Po pierwszym meczu PSG mogło cieszyć się z jednobramkowej zaliczki. Ta powinna być większa, ale paryżanie nie mieli szczęścia u siebie i tylko błysk Mbappe dał im jedynego gola. Było jasne, że w rewanżu Real będzie musiał od razu atakować, aby tę stratę zniwelować. Pierwsze 15 minut drugiego spotkania wyglądało z perspektywy "Królewskich" całkiem nieźle, ale brakowało konkretów, a później było już tylko gorzej. PSG przy skutecznej obronie i niezwykle szybkich kontrach napędzanych przez Mbappe w końcu dopięli swojego. Francuz wykończył jeden z szybkich kontrataków i paryżanie mieli już dwie bramki przewagi.
Można było spodziewać się, że PSG, które prezentowało się na przestrzeni dwumeczu dużo lepiej, spokojnie "dowiezie" przewagę. W 60. minucie nastąpił jednak przełom - Donnarumma popełnił błąd i stracił piłkę na rzecz Viniciusa we własnym polu karnym, Brazylijczyk oddał piłkę Benzemie, który pakuje ją do siatki. Od tego momentu PSG przestało grać jak drużyna, która przygniatała Real w pierwszym meczu. "Los Blancos" napędzali się z każdą minutą i kilkanaście minut po pierwszej bramce wyprowadzili dwa zabójcze ciosy.
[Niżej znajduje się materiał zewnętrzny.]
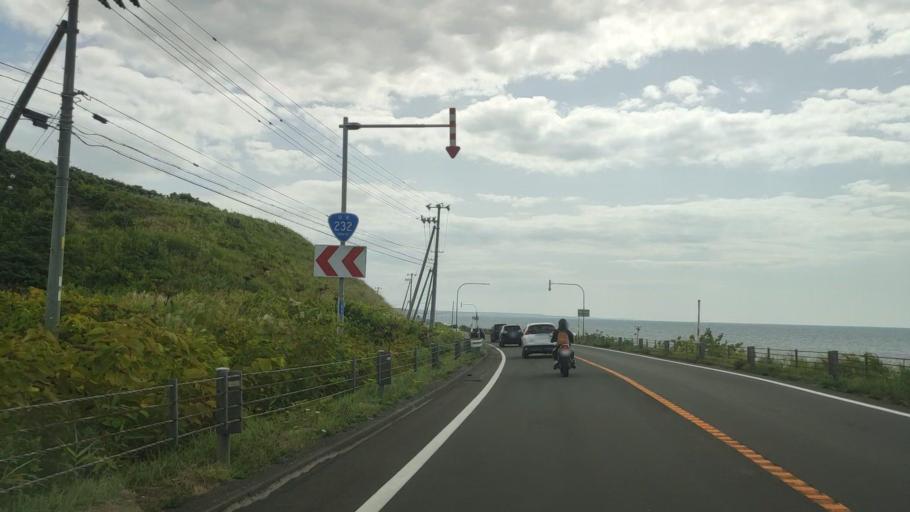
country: JP
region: Hokkaido
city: Rumoi
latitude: 44.5095
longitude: 141.7650
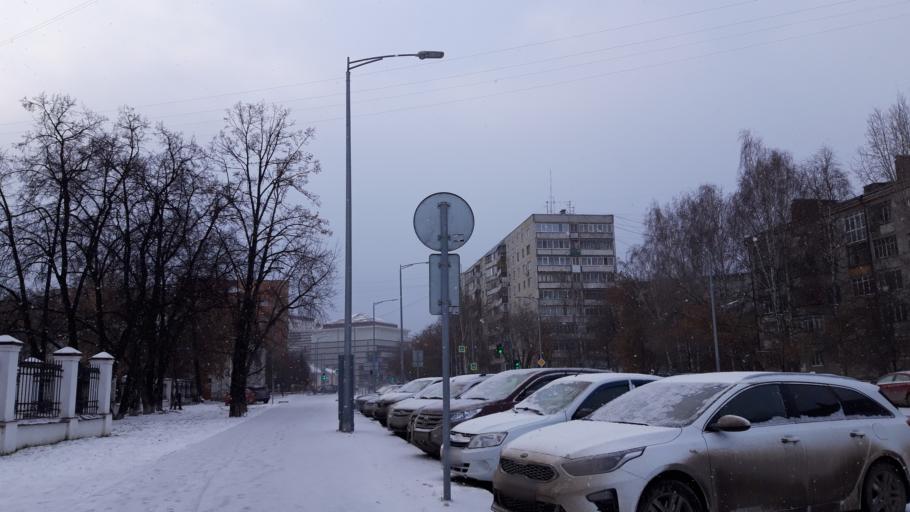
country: RU
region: Tjumen
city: Tyumen
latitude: 57.1569
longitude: 65.5513
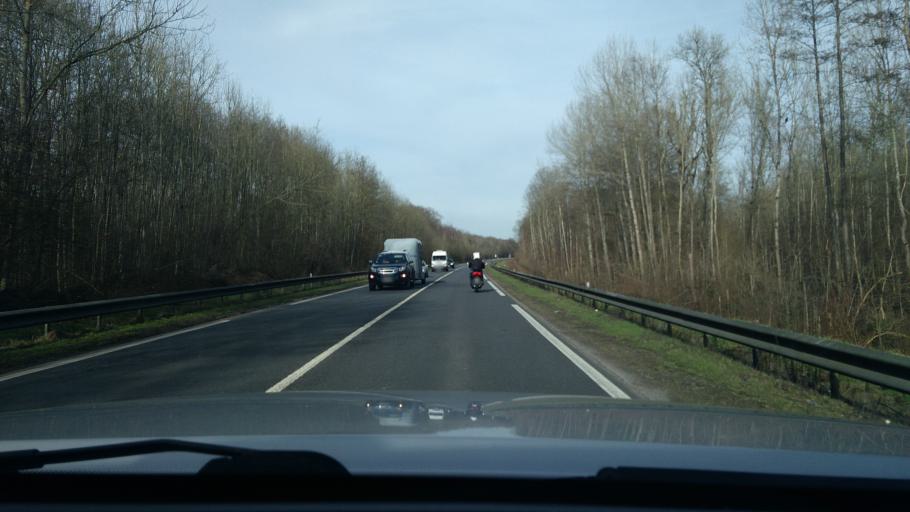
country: FR
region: Ile-de-France
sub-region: Departement de Seine-et-Marne
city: Chaumes-en-Brie
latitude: 48.6875
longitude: 2.8167
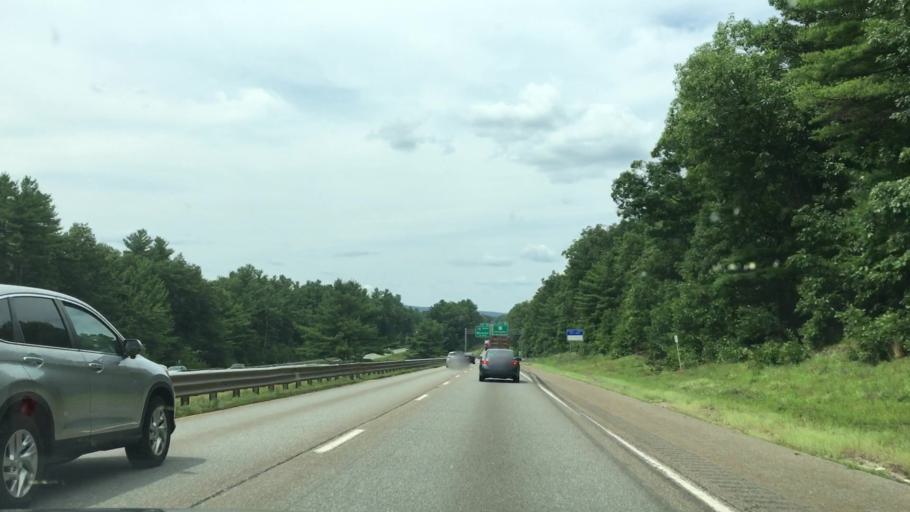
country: US
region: Massachusetts
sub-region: Middlesex County
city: Shirley
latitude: 42.5180
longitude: -71.6785
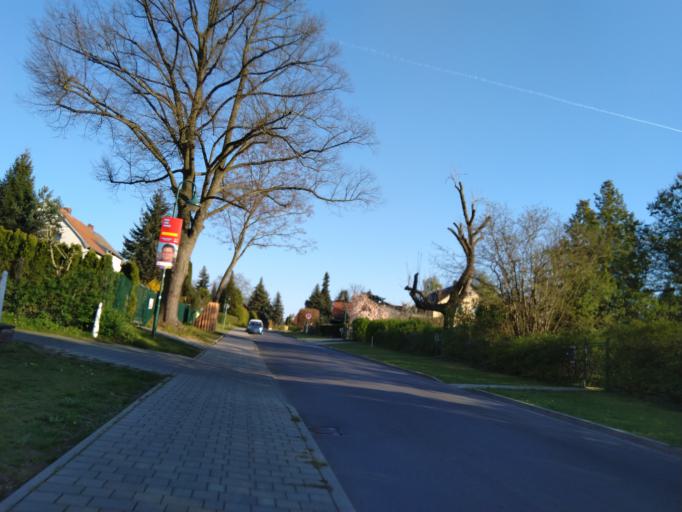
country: DE
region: Berlin
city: Buch
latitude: 52.6447
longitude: 13.5247
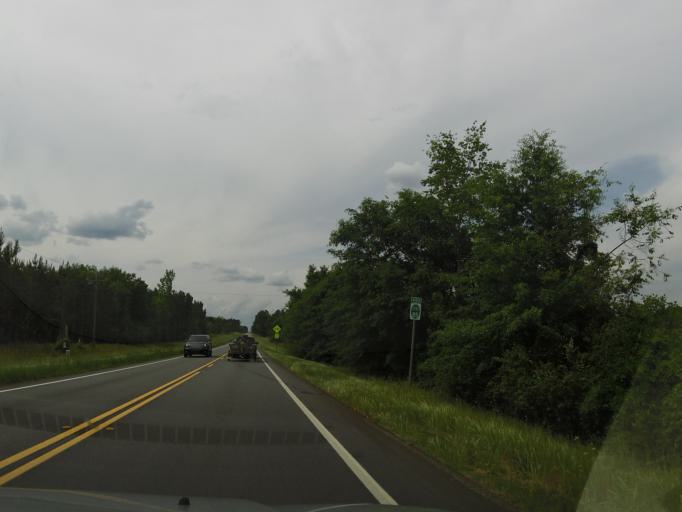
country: US
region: Georgia
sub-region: McDuffie County
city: Thomson
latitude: 33.3721
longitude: -82.4683
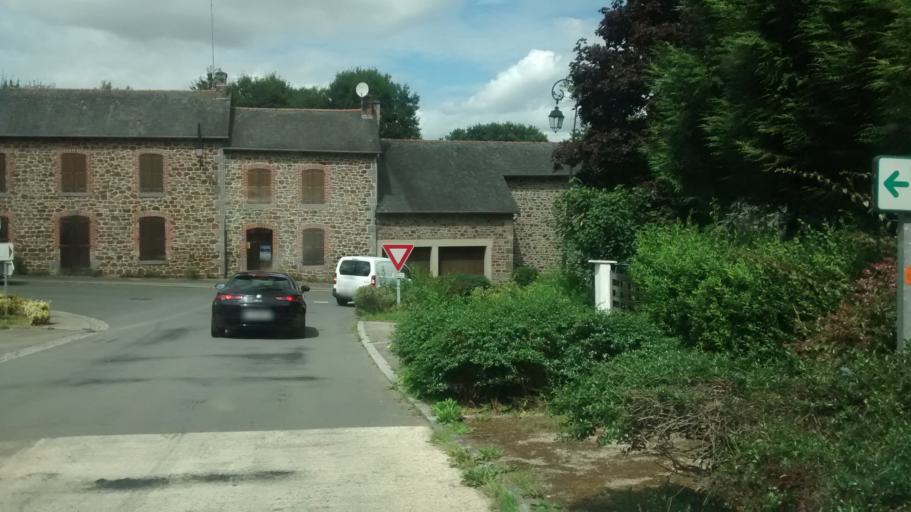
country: FR
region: Brittany
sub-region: Departement d'Ille-et-Vilaine
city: Tinteniac
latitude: 48.2917
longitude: -1.8505
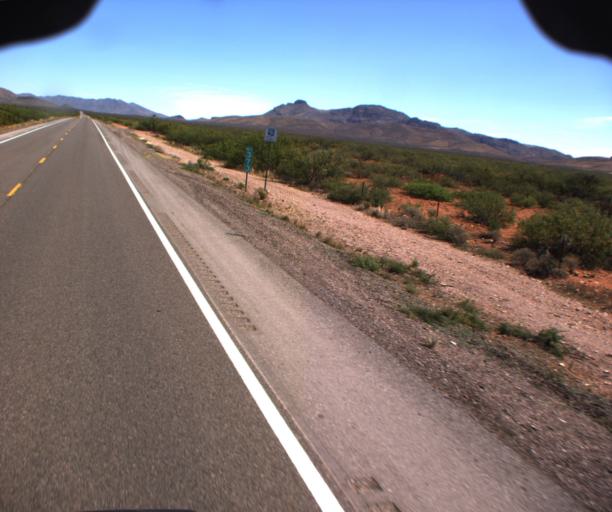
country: US
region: Arizona
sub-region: Cochise County
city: Douglas
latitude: 31.4142
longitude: -109.4950
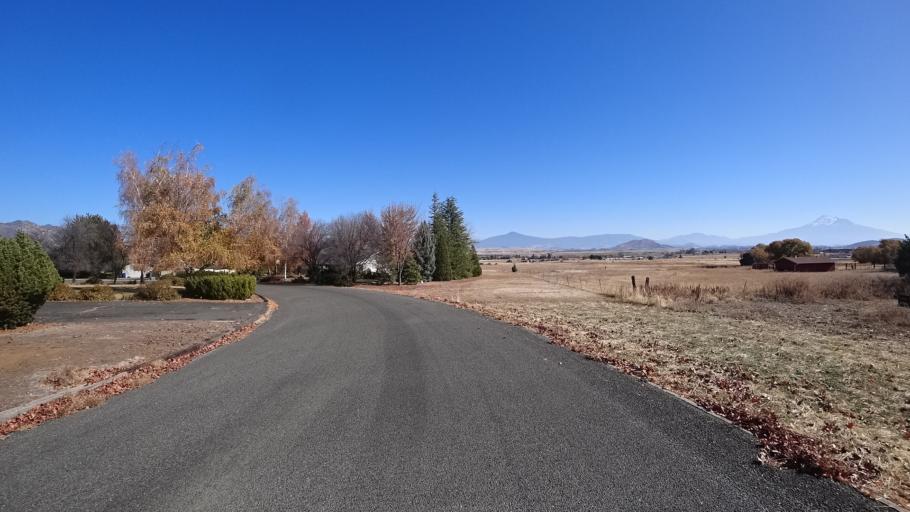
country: US
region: California
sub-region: Siskiyou County
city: Yreka
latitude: 41.7442
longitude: -122.6020
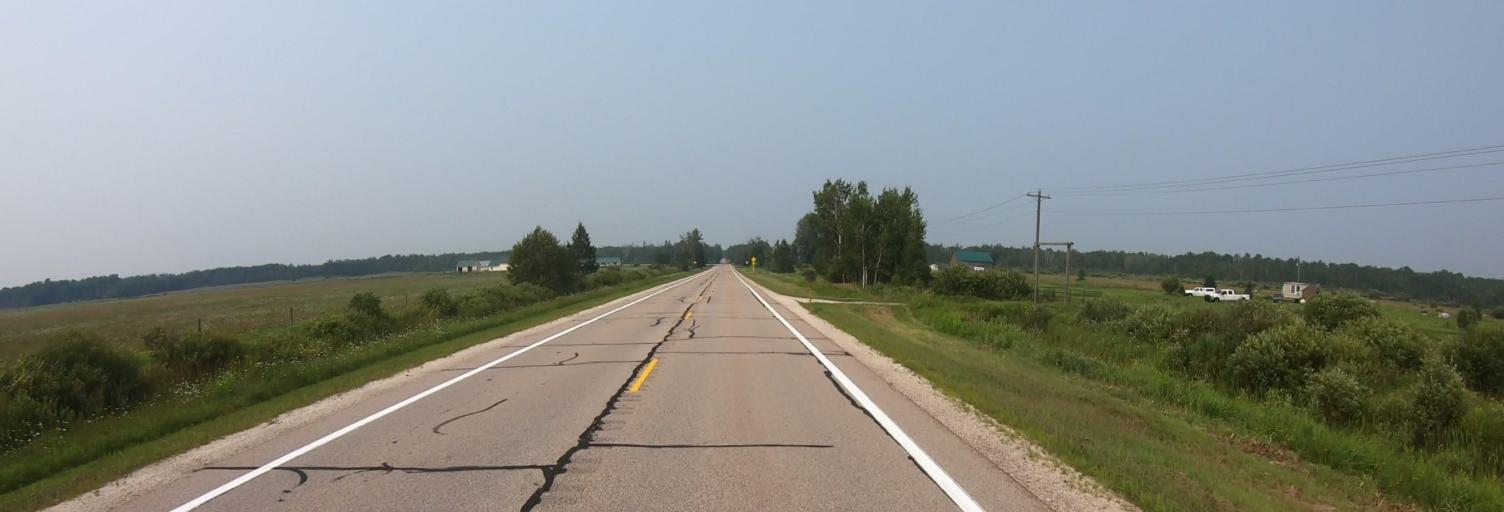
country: US
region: Michigan
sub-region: Chippewa County
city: Sault Ste. Marie
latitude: 46.1220
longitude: -84.2595
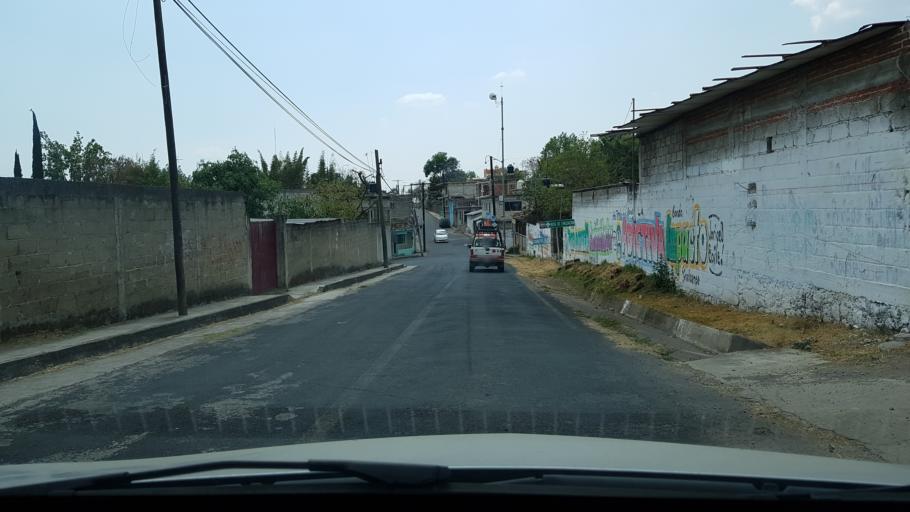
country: MX
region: Morelos
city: Tlacotepec
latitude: 18.8164
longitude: -98.7473
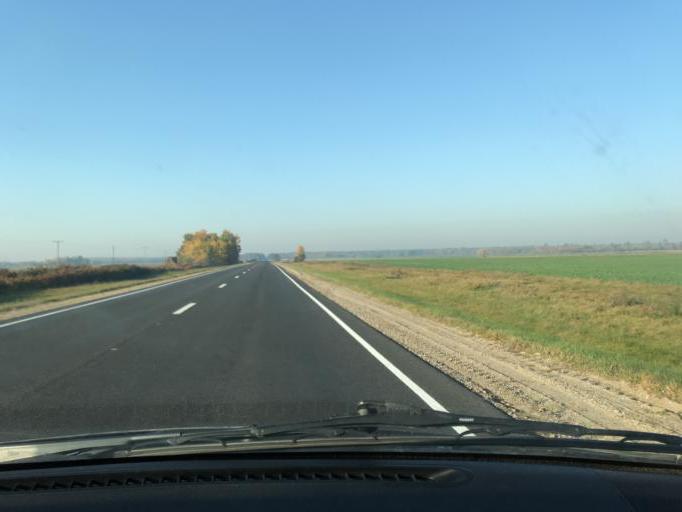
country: BY
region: Brest
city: Baranovichi
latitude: 52.8944
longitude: 25.8410
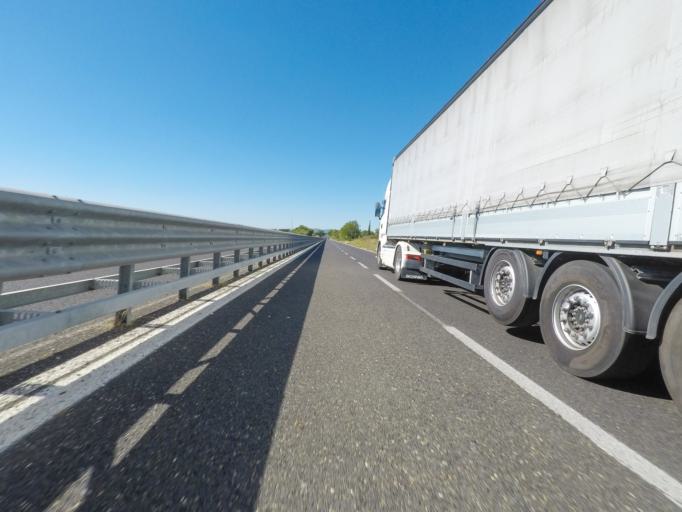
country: IT
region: Latium
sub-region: Provincia di Viterbo
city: Pescia Romana
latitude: 42.3918
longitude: 11.5356
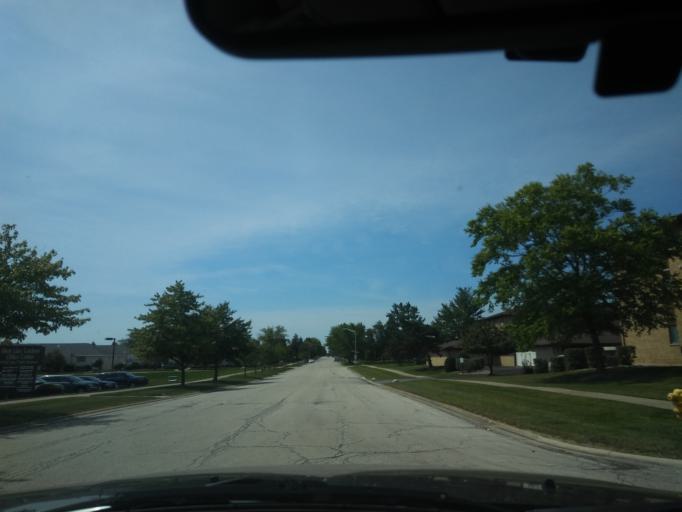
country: US
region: Illinois
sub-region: Cook County
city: Tinley Park
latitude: 41.6163
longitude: -87.7968
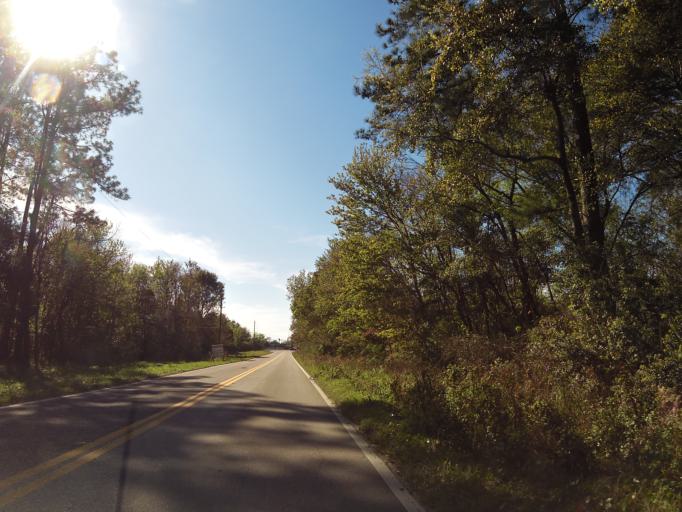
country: US
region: Florida
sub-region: Duval County
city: Jacksonville
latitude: 30.3765
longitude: -81.6480
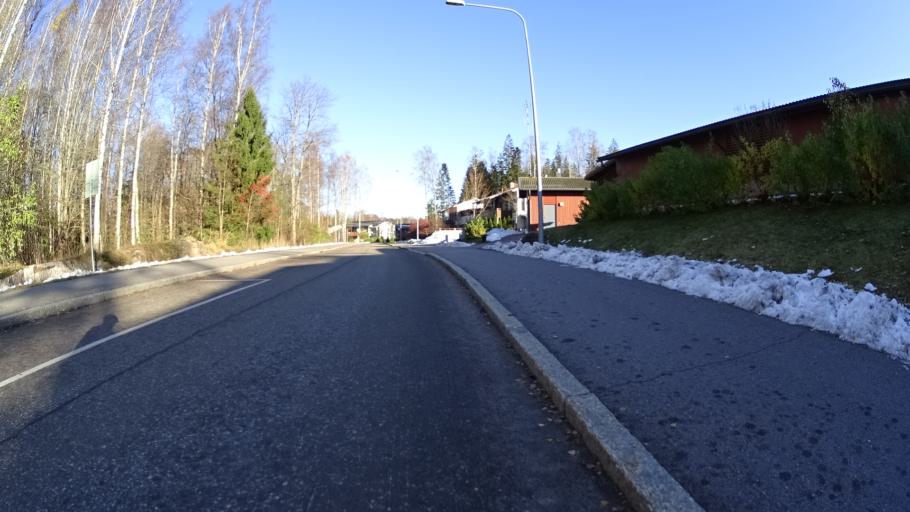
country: FI
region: Uusimaa
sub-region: Helsinki
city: Kauniainen
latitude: 60.2059
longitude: 24.7153
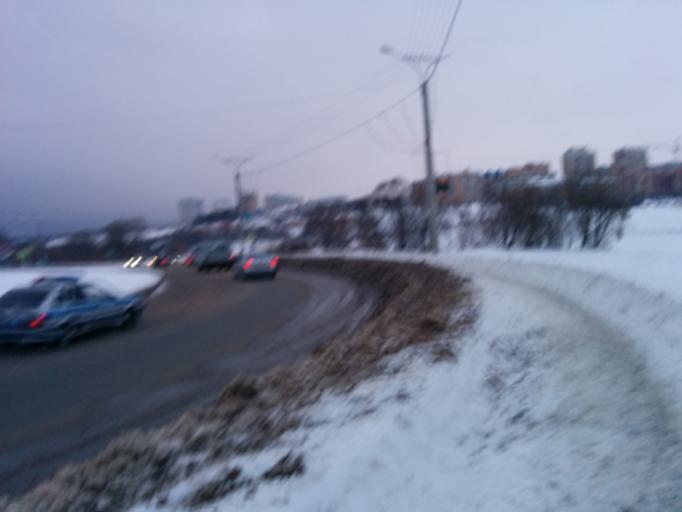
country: RU
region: Chuvashia
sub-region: Cheboksarskiy Rayon
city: Cheboksary
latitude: 56.1369
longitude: 47.2373
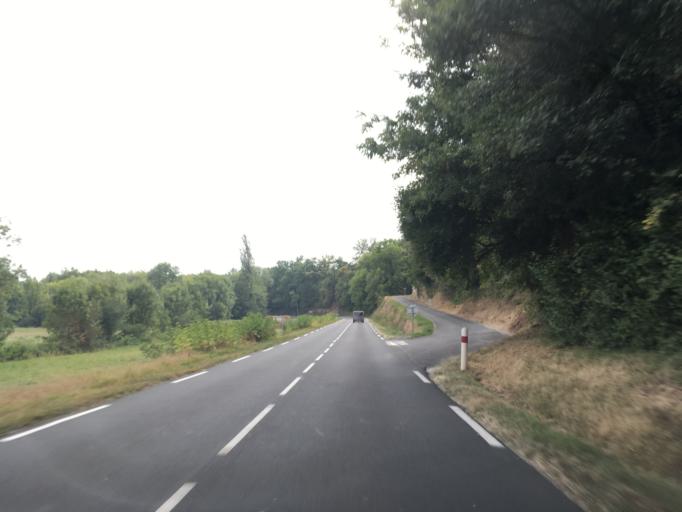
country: FR
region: Aquitaine
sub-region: Departement de la Dordogne
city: Eyvigues-et-Eybenes
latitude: 44.8847
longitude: 1.3801
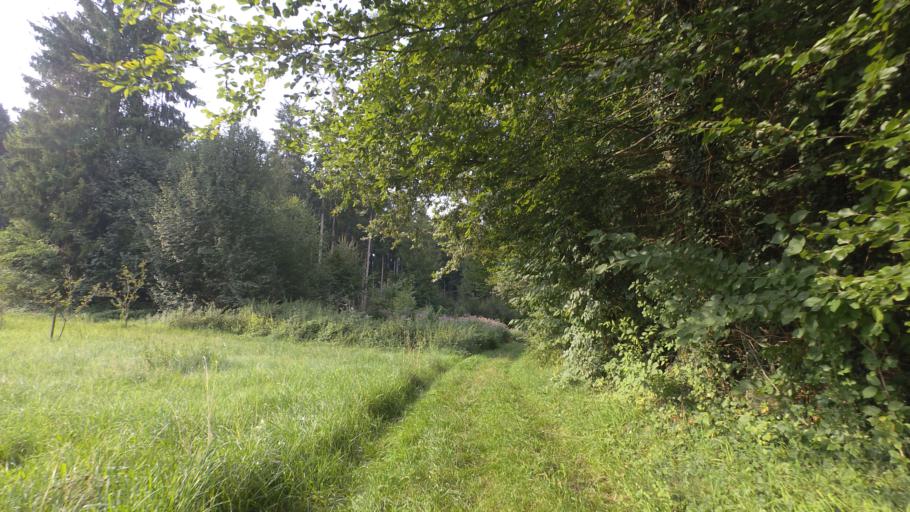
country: DE
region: Bavaria
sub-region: Upper Bavaria
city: Chieming
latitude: 47.9155
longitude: 12.5611
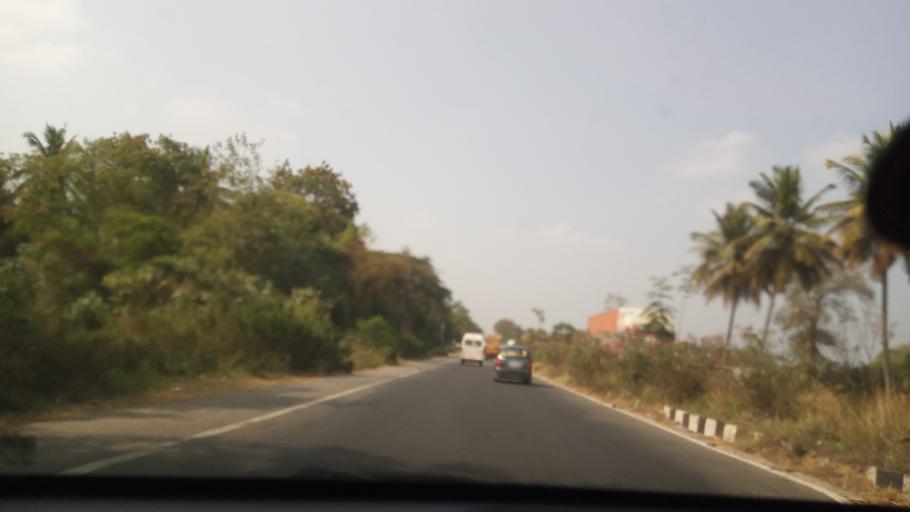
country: IN
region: Karnataka
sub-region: Mysore
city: Nanjangud
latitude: 12.1826
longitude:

Kolejne indywidualne błędy w obronie w 76. i 78. minucie znów wykorzystał Benzema i mecz ostatecznie zakończył wygraną Realu 3:1 i awansem "Królewskich" do ćwierćfinału.
Real Madryt - Paris Saint-Germain 3:1 (0:1) (3:2 w dwumeczu)
Bramki: Mbappe (39'), Benzema (61', 76', 78')
Kartki: Nacho (44'), Vinicius Junior (44'), Carvajal (60'), Vazquez (88') - Paredes (7'), Hakimi (81'), Kimpembe (84')
Real: Courtois - Carvajal (Vazquez 66'), Militao, Alaba, Nacho - Modrić, Kroos (Camavinga 57'), Valverde - Asensio (Rodrygo 57'), Benzema, Vinicius Junior.
PSG: Donnarumma - Hakimi (Draxler 89'), Marquinhos, Kimpembe, Mendes - Danilo (Di Maria 81'), Verratti, Paredes (Gueye 70') - Neymar, Messi, Mbappe.
Real – PSG RELACJA Real Madryt – Paris Saint-Germain NA ŻYWO w INTERNECIE
Starcie Realu Madryt z Paris Saint-Germain to jeden z największych hitów 1/8 finału Ligi Mistrzów w sezonie 2021/2022. Pierwsze spotkanie miało jednak przebieg, którego mało kto się spodziewał, bowiem „Królewscy” zostali zdominowani przez swojego rywala i porażka 0:1 to najniższy wymiar kary. Carlo Ancelotti musi zrobić wszystko, żeby jego zespół zagrał na Santiago Bernabeu dużo lepiej niż w pierwszym spotkaniu, a nie będzie to łatwe, bowiem nie będzie miał do dyspozycji dwóch bardzo ważnych zawodników – Casemiro i Mendy’ego. PSG natomiast do końca drżało o zdrowie swojego najlepszego zawodnika i strzelca jedynego gola z pierwszego meczu, Kyliana Mbappe. Na szczęście dla paryżan Francuski napastnik będzie mógł wystąpić w drugiej odsłonie konfrontacji z Realem.